Brave NewCoin reports that Wells Fargo has suspended the U.S. dollar wire transfer operations Bitfinex depends upon to remit deposits back to their customers purchasing digital currency.
There are 4 plaintiffs in all, demanding a jury trial. iFinex Inc, who operate Bitfinex, BFXNA Inc and BFXWW Inc, wholly owned subsidiaries of iFinex incorporated in the British Virgin Islands, and Tether Limited.
Tether is incorporated in Hong Kong, with offices in Taiwan, and uses Blockchain technology to help its customers store, send and receive digital tokens which are pegged to the dollar, euro, or yen.
The currencies on Tether’s platform are backed by fiat currency assets held by the company, and the platform fully reserved when the sum of all the tethers in circulation are greater than or equal to the reserve balance of the fiat currency.
Bitfinex uses four Taiwan based banks; Hwatai Commercial Bank, KGI Bank, First Commercial Bank and Taishin Bank; to handle its transactions; the exchange currently has $430 million USD worth of digital currency and $130m of customer deposits with the bank.
The banks conduct cross-border wire transfers using Wells Fargo as its “correspondent bank”, but towards the end of March, Wells Fargo informed them that it would no longer provide wire transfers from Bitfinex’ correspondent accounts, despite having done so for the past two years, using the Society for Worldwide Interbank Financial Telecommunication Network, better known as SWIFT.
So far Wells Fargo, which provides banking, insurance, investment mortgage and consumer and commercial finance across 8,700 locations, 12,500 ATMs, 36 countries and on behalf of one on three Americans via its network of 266,000 staff, has not provided any explanation to Bitfinex as to why it has stopped providing wire transfers on behalf of the company, and has not responded to request from Bitfinex for more information.
Wells Fargo are, however, continuing to process incoming wires to Bitfinex accounts.
Bitfinex is seeking damages “in an amount to be determined at trial”, as well as compensatory damages in excess of $75,000 and “further relief” that the court deems just.
The company are seeking a preliminary and permanent injunction against Wells Fargo, preventing it from suspending, rejecting, or refusing to process wire transfers in U.S. dollars from plaintiff’s correspondent accounts.
The possibility of due diligence concerns has been raised by Bitfinex, but they insist that Wells Fargo were aware that the transfers they were conducting were on behalf of Bitfinex, and that a strict Know Your Customer (KYC) process was in place, revealing that Bitfinex were in the business of purchasing currencies.
It’s an issue that Bitfinex, founded in 2013, could no doubt do without – the company has been subject to two hacks; one minor attack in 2015, which followed by a larger scale hack in 2016 which led to the firm “socializing” its losses across all its user accounts, before issuing BFX tokens to represent the debt, which it now says has been paid off in full, using 119,756 bitcoins.
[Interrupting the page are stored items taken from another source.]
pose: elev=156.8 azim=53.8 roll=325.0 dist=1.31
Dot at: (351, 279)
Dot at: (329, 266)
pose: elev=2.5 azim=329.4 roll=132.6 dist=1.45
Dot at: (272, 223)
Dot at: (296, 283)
The company was also fined $75,000 for failing to register with the CFTC, after they began offering margin trading to their customers last year.
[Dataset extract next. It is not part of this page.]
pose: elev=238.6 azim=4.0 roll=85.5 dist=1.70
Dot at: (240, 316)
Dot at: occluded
In a report released in June last year, the IMF highlighted the issue of correspondent banks severing ties with overseas banks. Many countries are reporting that withdrawals have reached critical levels, with Africa, the Caribbean, Central Asia, Europe and the Pacific region the worst affected.
That will be of little comfort to Bitfinex, however, who have a job persuading customers that its assets have not been frozen by Wells Fargo.
The trial will take place in San Francisco, where the decision to cease making the wire transfers was taken.